■ **What this task involves**:
Look through the records and copy each line with the string "маслом" in it.

(Stored items from a collection)

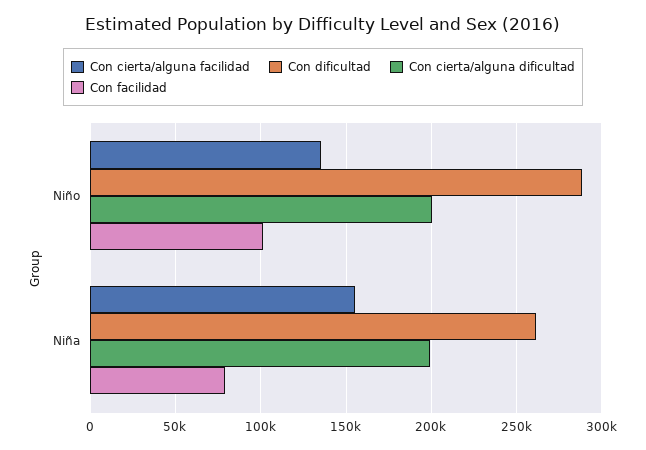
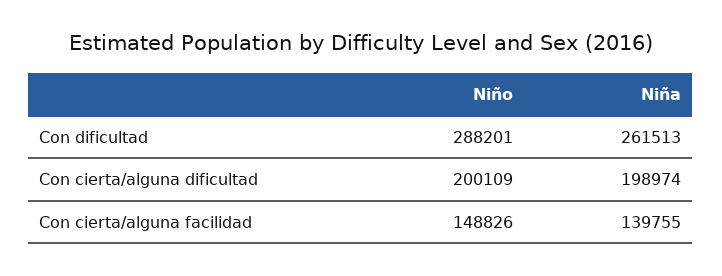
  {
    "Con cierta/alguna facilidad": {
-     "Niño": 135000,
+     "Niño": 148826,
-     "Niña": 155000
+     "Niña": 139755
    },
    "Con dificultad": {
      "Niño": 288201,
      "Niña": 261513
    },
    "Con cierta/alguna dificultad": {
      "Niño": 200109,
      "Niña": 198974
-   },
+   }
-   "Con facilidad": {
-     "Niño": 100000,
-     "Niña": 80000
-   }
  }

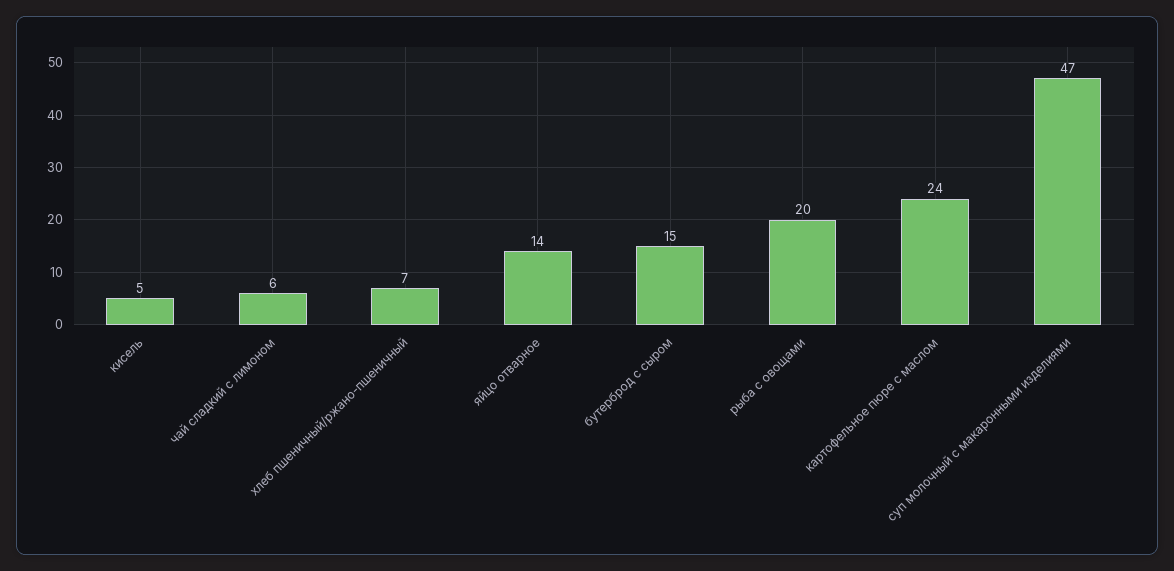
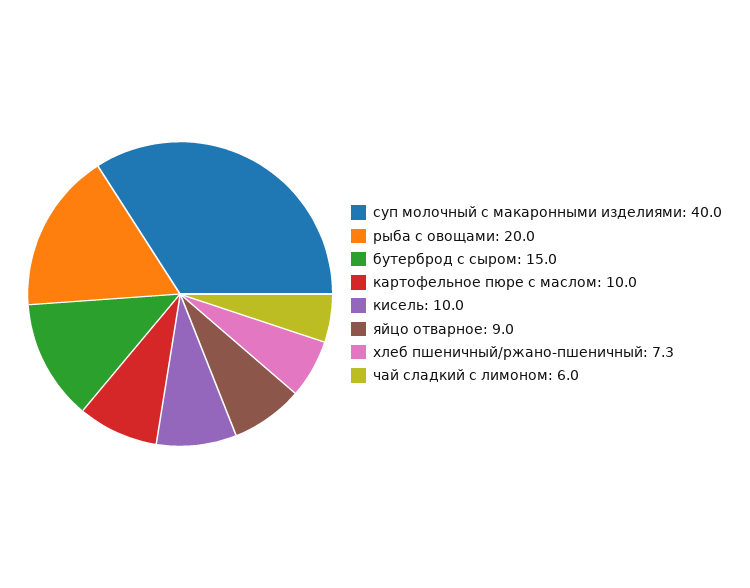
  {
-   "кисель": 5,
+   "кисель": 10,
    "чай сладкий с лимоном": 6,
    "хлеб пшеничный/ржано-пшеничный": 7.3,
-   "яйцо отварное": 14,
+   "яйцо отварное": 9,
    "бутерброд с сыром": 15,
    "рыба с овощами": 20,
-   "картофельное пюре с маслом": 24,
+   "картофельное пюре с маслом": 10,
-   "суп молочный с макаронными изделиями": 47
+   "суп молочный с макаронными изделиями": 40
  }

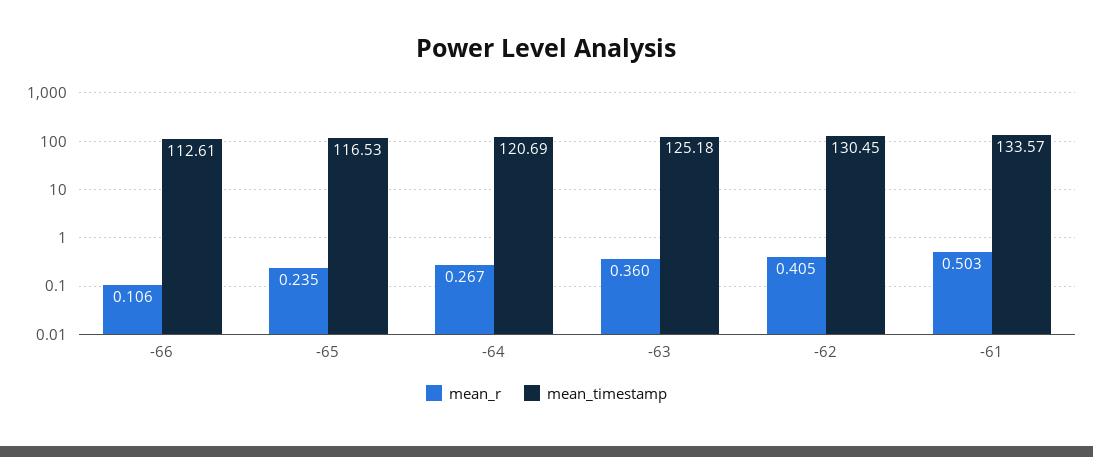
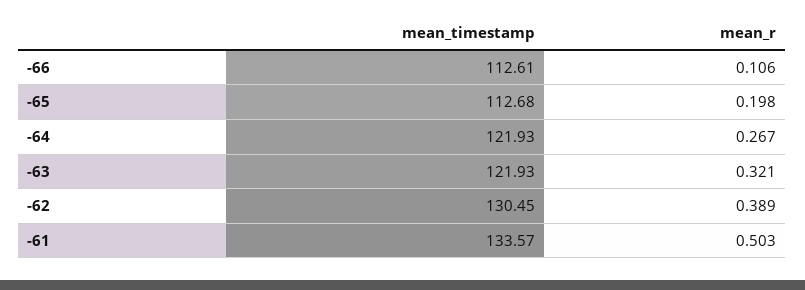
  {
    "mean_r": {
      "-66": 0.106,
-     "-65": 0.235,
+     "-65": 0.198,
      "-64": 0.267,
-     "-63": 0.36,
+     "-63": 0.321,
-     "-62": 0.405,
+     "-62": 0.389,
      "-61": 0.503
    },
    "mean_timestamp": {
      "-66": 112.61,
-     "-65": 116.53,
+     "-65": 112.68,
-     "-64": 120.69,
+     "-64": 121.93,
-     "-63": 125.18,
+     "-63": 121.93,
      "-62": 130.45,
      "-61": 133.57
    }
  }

■ **Answer to this problem**:
-   "картофельное пюре с маслом": 24,
+   "картофельное пюре с маслом": 10,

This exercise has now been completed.